People face biggest fall in spending power for 70 years
- Published
People face their biggest fall in spending power for 70 years as the surging cost of living eats into wages.
The government's independent forecaster said that household incomes - once rising prices were taken into account - would drop by 6% this year and next.
Living standards won't recover to pre-pandemic levels until 2027, it warned.
It came as Chancellor Jeremy Hunt said the economy would shrink this year but avoid recession.
Energy and food bills have shot up due to the war in Ukraine and pandemic, and are squeezing household budgets.
Inflation - the rate at which prices are rising - is currently in double digits.
It is set to more than halve to 2.9% by the end of this year, according to the Office for Budget Responsibility (OBR). But for now, the figure remains very high, and well ahead of average wages.
The drop in real household disposable income would represent "the largest two-year fall in living standards since records began in the 1950s," Richard Hughes, chairman of the OBR, said.
"We think households are going to dip into some of their savings to help manage the squeeze on living standards and that supports growth in the near term,"he added.
The OBR looks at the government's tax and spending plans in the Budget and then predicts how the country will perform over the next five years.
Previously it had expected the UK to fall into recession at the end of last year and continue to shrink all of this year.
A recession is usually defined as when an economy gets smaller for two three-month periods - or quarters - in a row.
The last time the UK's economy went into recession was in 2020, at the height of the coronavirus pandemic.
The OBR now expects:
The economy to contract by 0.2% this year but avoid a recession
It will then grow by 1.8% in 2024, 2.5% in 2025 and 2.1% in 2026
Chancellor Jeremy Hunt said the predictions from the OBR were "proving the doubters wrong".
But Labour criticised the announcements made during the Budget as "dressing up stagnation as stability".
Adrian Hanrahan, managing director of chemicals firm Robinson Brothers in the West Midlands, says that while the forecast is for inflation to fall, at the moment it is very high.
That's a huge challenge for the business, he told the BBC.
"I would love to consider growth and we all aspire to growth," he said.
"However, the challenges right now are for us to cope with high energy costs, lack of resources, and labour shortages.

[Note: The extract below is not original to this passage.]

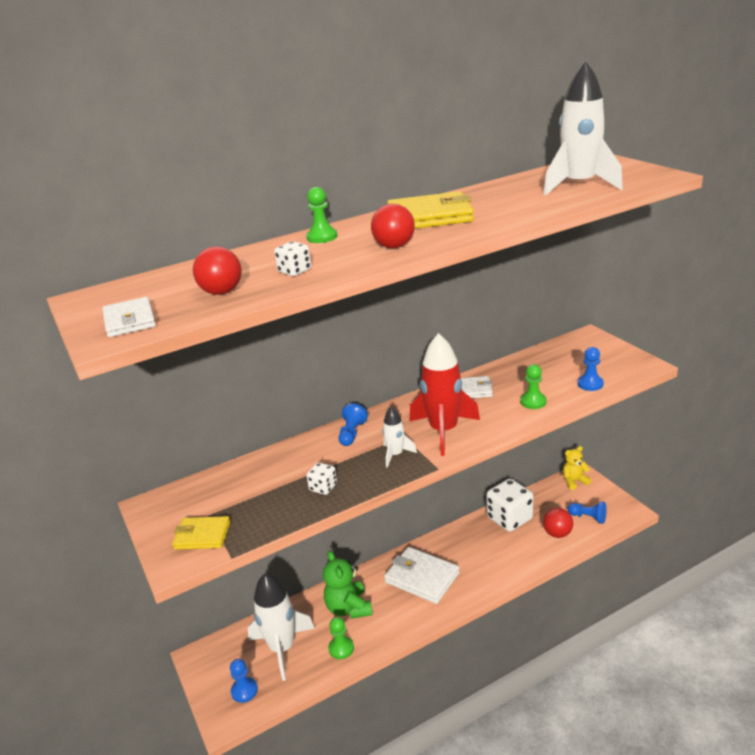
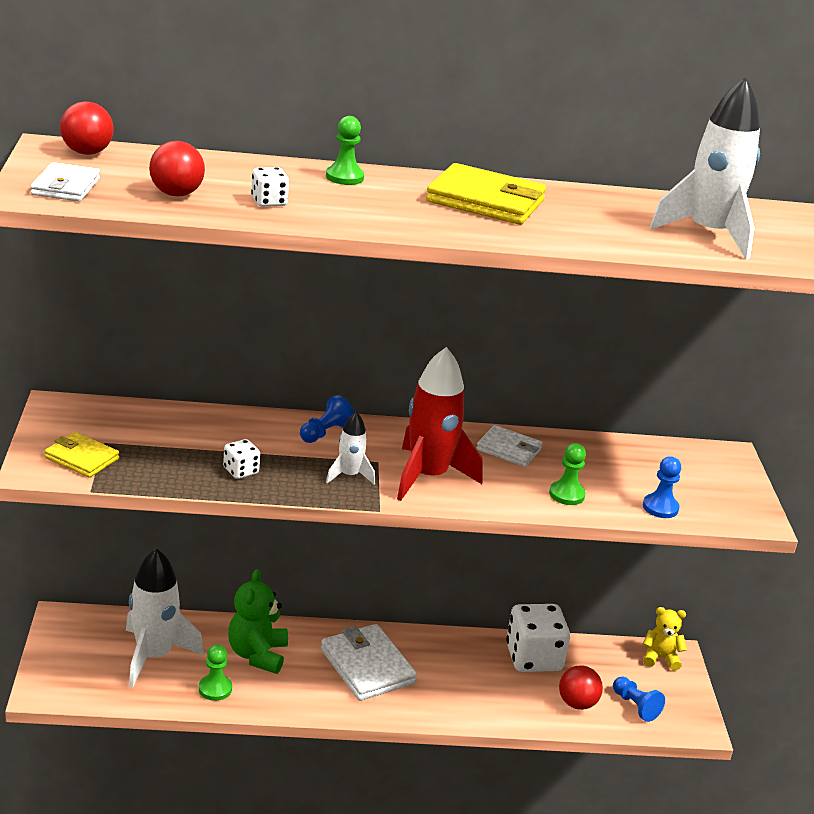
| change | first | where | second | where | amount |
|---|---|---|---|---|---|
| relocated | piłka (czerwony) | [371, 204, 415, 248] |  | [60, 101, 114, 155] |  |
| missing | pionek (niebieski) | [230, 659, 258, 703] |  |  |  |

Every penny we've got is going into manufacturing, not investing."
The biggest issue Robinson Brothers is grappling with currently is high energy prices, and Mr Hanrahan was disappointed not to hear anything in the Budget to address that.
"All very well talking about growth in two or three years time. It's the here and now that we want, and that wasn't available from the Budget today."
'Out of touch'
Independent research group the Institute for Fiscal Studies (IFS) said the economic picture had not changed "enormously since the autumn".
IFS director Paul Johnson said the OBR "expects the economy to grow a bit faster in the short-term, and a bit slower in the medium-term".
This would combine to create an economy that was "0.6% larger in real-terms in 2027-28 than under the autumn forecast," he said.
Meanwhile, Labour leader Sir Keir Starmer accused the government of being "out of touch" and putting the country "on a path of managed decline".
The chancellor also said the UK was on track to meet the government's self-imposed spending rules.
According to these rules, government debt must be falling as a percentage of growth in five years' time.
How can we avoid a recession and still shrink?
The chancellor has announced that the economy will avoid a "technical recession" this year, but that doesn't mean we're out of the woods.
The size of the economy - the value of everything we make and produce this year - is set to fall by about 0.2% according to the chancellor's figures.
It becomes a "technical recession" if the economy shrinks for two seasons (three-month periods) in a row. So it's possible to avoid the technical definition even if the economy is doing badly if it shrinks in the spring and autumn but rises in the summer.
A forecast of a 0.2% shrinkage may be better than we thought last autumn (shrinking by 1.4%) but it's hardly anyone's definition of doing well.